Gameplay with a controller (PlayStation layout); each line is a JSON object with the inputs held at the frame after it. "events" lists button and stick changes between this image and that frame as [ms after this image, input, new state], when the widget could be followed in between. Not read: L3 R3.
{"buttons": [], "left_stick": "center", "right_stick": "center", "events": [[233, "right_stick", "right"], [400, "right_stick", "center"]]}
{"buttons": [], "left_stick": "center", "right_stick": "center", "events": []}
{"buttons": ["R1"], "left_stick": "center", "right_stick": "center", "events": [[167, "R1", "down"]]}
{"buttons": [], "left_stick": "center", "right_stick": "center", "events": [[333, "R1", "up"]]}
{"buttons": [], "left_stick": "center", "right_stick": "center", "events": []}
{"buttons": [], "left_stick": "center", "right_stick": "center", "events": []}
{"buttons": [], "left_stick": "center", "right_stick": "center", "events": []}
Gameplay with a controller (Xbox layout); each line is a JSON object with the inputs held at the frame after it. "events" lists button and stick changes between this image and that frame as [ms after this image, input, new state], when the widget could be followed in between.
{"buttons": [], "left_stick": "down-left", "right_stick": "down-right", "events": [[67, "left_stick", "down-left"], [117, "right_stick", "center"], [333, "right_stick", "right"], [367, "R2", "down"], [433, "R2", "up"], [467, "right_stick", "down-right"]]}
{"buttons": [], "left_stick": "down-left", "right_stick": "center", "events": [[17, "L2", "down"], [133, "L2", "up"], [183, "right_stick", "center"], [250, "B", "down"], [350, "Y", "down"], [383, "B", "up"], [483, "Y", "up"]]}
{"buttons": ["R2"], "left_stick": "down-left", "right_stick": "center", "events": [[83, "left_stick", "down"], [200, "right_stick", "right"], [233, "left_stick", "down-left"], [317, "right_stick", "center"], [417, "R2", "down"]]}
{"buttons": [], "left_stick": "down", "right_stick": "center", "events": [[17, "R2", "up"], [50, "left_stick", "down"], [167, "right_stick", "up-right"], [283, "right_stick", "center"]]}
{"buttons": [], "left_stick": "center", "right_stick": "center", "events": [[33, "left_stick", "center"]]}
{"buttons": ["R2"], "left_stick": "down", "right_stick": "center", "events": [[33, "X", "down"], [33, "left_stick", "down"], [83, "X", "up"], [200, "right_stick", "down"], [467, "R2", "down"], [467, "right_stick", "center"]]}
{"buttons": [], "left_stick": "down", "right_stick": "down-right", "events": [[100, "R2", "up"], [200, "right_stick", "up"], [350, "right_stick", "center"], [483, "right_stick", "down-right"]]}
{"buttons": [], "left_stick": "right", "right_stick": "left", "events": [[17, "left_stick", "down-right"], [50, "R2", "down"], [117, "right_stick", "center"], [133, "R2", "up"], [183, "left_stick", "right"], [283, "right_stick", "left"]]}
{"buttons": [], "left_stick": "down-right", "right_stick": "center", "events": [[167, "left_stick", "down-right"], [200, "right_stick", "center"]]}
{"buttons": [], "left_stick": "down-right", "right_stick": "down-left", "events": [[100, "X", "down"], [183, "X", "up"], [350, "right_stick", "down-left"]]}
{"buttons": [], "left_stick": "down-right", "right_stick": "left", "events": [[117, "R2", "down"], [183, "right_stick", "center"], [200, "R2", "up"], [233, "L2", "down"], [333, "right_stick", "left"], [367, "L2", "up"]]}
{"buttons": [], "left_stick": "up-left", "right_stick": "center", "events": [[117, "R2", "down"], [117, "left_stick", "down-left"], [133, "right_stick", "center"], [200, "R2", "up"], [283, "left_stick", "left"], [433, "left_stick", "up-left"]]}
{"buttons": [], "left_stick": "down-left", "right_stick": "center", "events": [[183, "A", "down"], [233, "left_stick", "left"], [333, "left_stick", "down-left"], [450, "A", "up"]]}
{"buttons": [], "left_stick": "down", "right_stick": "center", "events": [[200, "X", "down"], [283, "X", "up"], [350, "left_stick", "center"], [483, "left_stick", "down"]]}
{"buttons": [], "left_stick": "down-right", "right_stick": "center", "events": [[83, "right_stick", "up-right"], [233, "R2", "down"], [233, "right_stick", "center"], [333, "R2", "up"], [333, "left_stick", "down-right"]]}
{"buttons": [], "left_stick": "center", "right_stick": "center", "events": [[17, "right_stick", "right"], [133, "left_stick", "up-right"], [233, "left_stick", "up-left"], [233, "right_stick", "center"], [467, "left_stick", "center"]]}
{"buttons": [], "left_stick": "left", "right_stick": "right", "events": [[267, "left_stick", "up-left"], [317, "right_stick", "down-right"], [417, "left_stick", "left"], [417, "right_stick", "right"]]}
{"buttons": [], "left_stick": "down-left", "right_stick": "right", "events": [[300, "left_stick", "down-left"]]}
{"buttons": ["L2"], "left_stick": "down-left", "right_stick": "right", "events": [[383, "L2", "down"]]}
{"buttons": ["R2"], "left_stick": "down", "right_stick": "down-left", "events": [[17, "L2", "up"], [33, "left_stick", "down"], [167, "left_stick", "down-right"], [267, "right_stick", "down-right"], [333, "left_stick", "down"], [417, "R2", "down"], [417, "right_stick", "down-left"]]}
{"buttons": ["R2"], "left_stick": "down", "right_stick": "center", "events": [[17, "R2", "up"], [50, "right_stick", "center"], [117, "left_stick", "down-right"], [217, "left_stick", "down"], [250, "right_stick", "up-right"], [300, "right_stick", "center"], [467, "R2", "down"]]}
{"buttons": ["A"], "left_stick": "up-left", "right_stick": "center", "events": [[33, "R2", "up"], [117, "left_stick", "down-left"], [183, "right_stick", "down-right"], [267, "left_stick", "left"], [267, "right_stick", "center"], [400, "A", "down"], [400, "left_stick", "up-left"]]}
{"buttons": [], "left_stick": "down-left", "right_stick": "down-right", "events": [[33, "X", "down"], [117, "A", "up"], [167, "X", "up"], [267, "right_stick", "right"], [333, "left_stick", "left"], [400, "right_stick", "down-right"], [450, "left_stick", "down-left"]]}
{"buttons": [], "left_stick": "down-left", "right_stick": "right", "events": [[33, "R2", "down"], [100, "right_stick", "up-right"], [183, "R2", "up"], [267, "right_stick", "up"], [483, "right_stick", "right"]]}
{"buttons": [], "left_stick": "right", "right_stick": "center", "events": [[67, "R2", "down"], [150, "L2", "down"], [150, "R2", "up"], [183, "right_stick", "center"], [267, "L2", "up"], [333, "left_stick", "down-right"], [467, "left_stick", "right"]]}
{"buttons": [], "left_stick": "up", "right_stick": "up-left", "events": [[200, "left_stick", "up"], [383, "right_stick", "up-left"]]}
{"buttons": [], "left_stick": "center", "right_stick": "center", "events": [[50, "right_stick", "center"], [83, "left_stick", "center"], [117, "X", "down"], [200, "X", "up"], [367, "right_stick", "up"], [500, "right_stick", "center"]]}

● **AIM OF THE EXERCISE**:
Each of the lines above should be printed again precisely as it reads.

● **TASK OUTPUT**:
Gameplay with a controller (PlayStation layout); each line is a JSON object with the inputs held at the frame after it. "events" lists button and stick changes between this image and that frame as [ms after this image, input, new state], when the widget could be followed in between. Not read: L3 R3.
{"buttons": [], "left_stick": "center", "right_stick": "center", "events": [[233, "right_stick", "right"], [400, "right_stick", "center"]]}
{"buttons": [], "left_stick": "center", "right_stick": "center", "events": []}
{"buttons": ["R1"], "left_stick": "center", "right_stick": "center", "events": [[167, "R1", "down"]]}
{"buttons": [], "left_stick": "center", "right_stick": "center", "events": [[333, "R1", "up"]]}
{"buttons": [], "left_stick": "center", "right_stick": "center", "events": []}
{"buttons": [], "left_stick": "center", "right_stick": "center", "events": []}
{"buttons": [], "left_stick": "center", "right_stick": "center", "events": []}
Gameplay with a controller (Xbox layout); each line is a JSON object with the inputs held at the frame after it. "events" lists button and stick changes between this image and that frame as [ms after this image, input, new state], when the widget could be followed in between.
{"buttons": [], "left_stick": "down-left", "right_stick": "down-right", "events": [[67, "left_stick", "down-left"], [117, "right_stick", "center"], [333, "right_stick", "right"], [367, "R2", "down"], [433, "R2", "up"], [467, "right_stick", "down-right"]]}
{"buttons": [], "left_stick": "down-left", "right_stick": "center", "events": [[17, "L2", "down"], [133, "L2", "up"], [183, "right_stick", "center"], [250, "B", "down"], [350, "Y", "down"], [383, "B", "up"], [483, "Y", "up"]]}
{"buttons": ["R2"], "left_stick": "down-left", "right_stick": "center", "events": [[83, "left_stick", "down"], [200, "right_stick", "right"], [233, "left_stick", "down-left"], [317, "right_stick", "center"], [417, "R2", "down"]]}
{"buttons": [], "left_stick": "down", "right_stick": "center", "events": [[17, "R2", "up"], [50, "left_stick", "down"], [167, "right_stick", "up-right"], [283, "right_stick", "center"]]}
{"buttons": [], "left_stick": "center", "right_stick": "center", "events": [[33, "left_stick", "center"]]}
{"buttons": ["R2"], "left_stick": "down", "right_stick": "center", "events": [[33, "X", "down"], [33, "left_stick", "down"], [83, "X", "up"], [200, "right_stick", "down"], [467, "R2", "down"], [467, "right_stick", "center"]]}
{"buttons": [], "left_stick": "down", "right_stick": "down-right", "events": [[100, "R2", "up"], [200, "right_stick", "up"], [350, "right_stick", "center"], [483, "right_stick", "down-right"]]}
{"buttons": [], "left_stick": "right", "right_stick": "left", "events": [[17, "left_stick", "down-right"], [50, "R2", "down"], [117, "right_stick", "center"], [133, "R2", "up"], [183, "left_stick", "right"], [283, "right_stick", "left"]]}
{"buttons": [], "left_stick": "down-right", "right_stick": "center", "events": [[167, "left_stick", "down-right"], [200, "right_stick", "center"]]}
{"buttons": [], "left_stick": "down-right", "right_stick": "down-left", "events": [[100, "X", "down"], [183, "X", "up"], [350, "right_stick", "down-left"]]}
{"buttons": [], "left_stick": "down-right", "right_stick": "left", "events": [[117, "R2", "down"], [183, "right_stick", "center"], [200, "R2", "up"], [233, "L2", "down"], [333, "right_stick", "left"], [367, "L2", "up"]]}
{"buttons": [], "left_stick": "up-left", "right_stick": "center", "events": [[117, "R2", "down"], [117, "left_stick", "down-left"], [133, "right_stick", "center"], [200, "R2", "up"], [283, "left_stick", "left"], [433, "left_stick", "up-left"]]}
{"buttons": [], "left_stick": "down-left", "right_stick": "center", "events": [[183, "A", "down"], [233, "left_stick", "left"], [333, "left_stick", "down-left"], [450, "A", "up"]]}
{"buttons": [], "left_stick": "down", "right_stick": "center", "events": [[200, "X", "down"], [283, "X", "up"], [350, "left_stick", "center"], [483, "left_stick", "down"]]}
{"buttons": [], "left_stick": "down-right", "right_stick": "center", "events": [[83, "right_stick", "up-right"], [233, "R2", "down"], [233, "right_stick", "center"], [333, "R2", "up"], [333, "left_stick", "down-right"]]}
{"buttons": [], "left_stick": "center", "right_stick": "center", "events": [[17, "right_stick", "right"], [133, "left_stick", "up-right"], [233, "left_stick", "up-left"], [233, "right_stick", "center"], [467, "left_stick", "center"]]}
{"buttons": [], "left_stick": "left", "right_stick": "right", "events": [[267, "left_stick", "up-left"], [317, "right_stick", "down-right"], [417, "left_stick", "left"], [417, "right_stick", "right"]]}
{"buttons": [], "left_stick": "down-left", "right_stick": "right", "events": [[300, "left_stick", "down-left"]]}
{"buttons": ["L2"], "left_stick": "down-left", "right_stick": "right", "events": [[383, "L2", "down"]]}
{"buttons": ["R2"], "left_stick": "down", "right_stick": "down-left", "events": [[17, "L2", "up"], [33, "left_stick", "down"], [167, "left_stick", "down-right"], [267, "right_stick", "down-right"], [333, "left_stick", "down"], [417, "R2", "down"], [417, "right_stick", "down-left"]]}
{"buttons": ["R2"], "left_stick": "down", "right_stick": "center", "events": [[17, "R2", "up"], [50, "right_stick", "center"], [117, "left_stick", "down-right"], [217, "left_stick", "down"], [250, "right_stick", "up-right"], [300, "right_stick", "center"], [467, "R2", "down"]]}
{"buttons": ["A"], "left_stick": "up-left", "right_stick": "center", "events": [[33, "R2", "up"], [117, "left_stick", "down-left"], [183, "right_stick", "down-right"], [267, "left_stick", "left"], [267, "right_stick", "center"], [400, "A", "down"], [400, "left_stick", "up-left"]]}
{"buttons": [], "left_stick": "down-left", "right_stick": "down-right", "events": [[33, "X", "down"], [117, "A", "up"], [167, "X", "up"], [267, "right_stick", "right"], [333, "left_stick", "left"], [400, "right_stick", "down-right"], [450, "left_stick", "down-left"]]}
{"buttons": [], "left_stick": "down-left", "right_stick": "right", "events": [[33, "R2", "down"], [100, "right_stick", "up-right"], [183, "R2", "up"], [267, "right_stick", "up"], [483, "right_stick", "right"]]}
{"buttons": [], "left_stick": "right", "right_stick": "center", "events": [[67, "R2", "down"], [150, "L2", "down"], [150, "R2", "up"], [183, "right_stick", "center"], [267, "L2", "up"], [333, "left_stick", "down-right"], [467, "left_stick", "right"]]}
{"buttons": [], "left_stick": "up", "right_stick": "up-left", "events": [[200, "left_stick", "up"], [383, "right_stick", "up-left"]]}
{"buttons": [], "left_stick": "center", "right_stick": "center", "events": [[50, "right_stick", "center"], [83, "left_stick", "center"], [117, "X", "down"], [200, "X", "up"], [367, "right_stick", "up"], [500, "right_stick", "center"]]}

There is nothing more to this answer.